Free and Reduced School Lunch Program.
The National School Lunch Program is a federally assisted meal program administered through the state’s Department of Education, which operates the program through agreements with local schools.

Children from families with incomes at or below 130% of the poverty level are eligible for free meals, while those with incomes between 130% and 185% of the poverty level are eligible for reduced-price meals. In order to determine eligibility, schools each fall send home forms that must be filled out and returned. Since only completed applications can be screened for eligibility, there can be variation from one school or school system to the next based not just on the local level of need but on how thoroughly the school or school system tries to encourage completion
of the applications.

In Maine in FY2006, over one-third of school-age children were eligible for the free or reduced lunch benefit. In Washington and Piscataquis counties, over half the children were eligible, while in Cumberland and York counties, about one-quarter or less were eligible ( Figure 12).

The number of students in the state eligible for free or reduced lunch increased somewhat each year from FY2003 to FY2006 ( Figure 13). The number eligible in FY2006 was about 8% greater than in FY2003.

Benefit Programs Comparisons. There is a varied picture when we compare participation in various benefits and assistance programs across Maine’s counties, both in any given year and over time. Looking at the state as a whole, a larger proportion of households in FY2005 received food stamps than LIHEAP benefits. However, in Franklin County, participation in the LIHEAP program was greater than in the food stamp program; in Aroostook, Hancock and Piscataquis counties, participation rates in these two programs were quite similar; but in Androscoggin and York counties, household participation rates in the food stamp program were more than twice as great as in LIHEAP. The free and reduced school lunch program had higher eligibility rates statewide and in all counties than did the food stamp and LIHEAP programs because of the different eligibility standards.

In terms of trends, statewide the number of households receiving food stamps increased greatly, almost 50% over the four-year period from FY2002 to FY2005. While all individual counties experienced an increase in food stamp use during this time, the magnitude of increase varied, ranging from an increase of 25% in Aroostook County to over 60% in Hancock and Knox counties.
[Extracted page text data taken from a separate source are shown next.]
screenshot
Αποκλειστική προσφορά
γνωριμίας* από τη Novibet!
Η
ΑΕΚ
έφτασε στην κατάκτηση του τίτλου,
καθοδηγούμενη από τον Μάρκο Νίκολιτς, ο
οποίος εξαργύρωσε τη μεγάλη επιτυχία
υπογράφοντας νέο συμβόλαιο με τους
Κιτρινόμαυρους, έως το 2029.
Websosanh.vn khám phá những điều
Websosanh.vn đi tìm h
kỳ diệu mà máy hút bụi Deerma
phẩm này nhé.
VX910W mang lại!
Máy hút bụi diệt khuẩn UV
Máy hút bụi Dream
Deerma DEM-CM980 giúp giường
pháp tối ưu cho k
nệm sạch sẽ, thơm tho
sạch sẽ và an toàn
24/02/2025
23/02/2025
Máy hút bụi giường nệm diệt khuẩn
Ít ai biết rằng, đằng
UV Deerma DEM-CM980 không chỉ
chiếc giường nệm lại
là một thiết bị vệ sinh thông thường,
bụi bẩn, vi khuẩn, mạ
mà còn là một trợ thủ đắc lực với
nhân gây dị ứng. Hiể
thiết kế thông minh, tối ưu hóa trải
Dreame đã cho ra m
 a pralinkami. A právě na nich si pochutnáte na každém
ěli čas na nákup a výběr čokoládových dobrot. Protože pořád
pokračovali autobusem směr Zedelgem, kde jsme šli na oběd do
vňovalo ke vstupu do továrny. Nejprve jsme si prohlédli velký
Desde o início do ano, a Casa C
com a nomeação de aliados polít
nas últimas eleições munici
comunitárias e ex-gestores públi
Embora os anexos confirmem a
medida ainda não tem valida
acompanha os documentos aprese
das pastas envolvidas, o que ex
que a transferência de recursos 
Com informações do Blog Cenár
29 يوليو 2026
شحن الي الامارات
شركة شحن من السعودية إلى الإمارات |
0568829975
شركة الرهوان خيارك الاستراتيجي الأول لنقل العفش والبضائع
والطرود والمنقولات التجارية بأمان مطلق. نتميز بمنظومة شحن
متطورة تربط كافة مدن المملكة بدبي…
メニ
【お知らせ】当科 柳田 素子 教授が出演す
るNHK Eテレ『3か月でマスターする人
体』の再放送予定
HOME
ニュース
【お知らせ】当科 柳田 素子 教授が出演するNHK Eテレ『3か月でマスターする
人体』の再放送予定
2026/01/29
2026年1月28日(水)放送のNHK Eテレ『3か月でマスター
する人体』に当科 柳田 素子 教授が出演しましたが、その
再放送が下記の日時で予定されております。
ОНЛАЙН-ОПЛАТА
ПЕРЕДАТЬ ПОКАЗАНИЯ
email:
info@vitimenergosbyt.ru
During this time period, the number of households receiving LIHEAP benefits varied somewhat, and there was no consistent trend for the state as a whole. Among individual counties, only York and Waldo had an upward trend in the number of households receiving LIHEAP benefits, while Hancock had a slight downward trend. The number of enrolled students eligible for free and reduced lunch statewide increased each year during this time period, but the rate of increase was not as great as in the food stamp program. All individual counties except Washington experienced increases in FY2006 compared with FY2003. However, as with food stamps, the rate of increase varied from one county to another, ranging from less than 1% in Aroostook County to over 13% in Androscoggin, Kennebec, and Somerset counties.

Individual county figures and trends are shown
in detail in the following section of the report.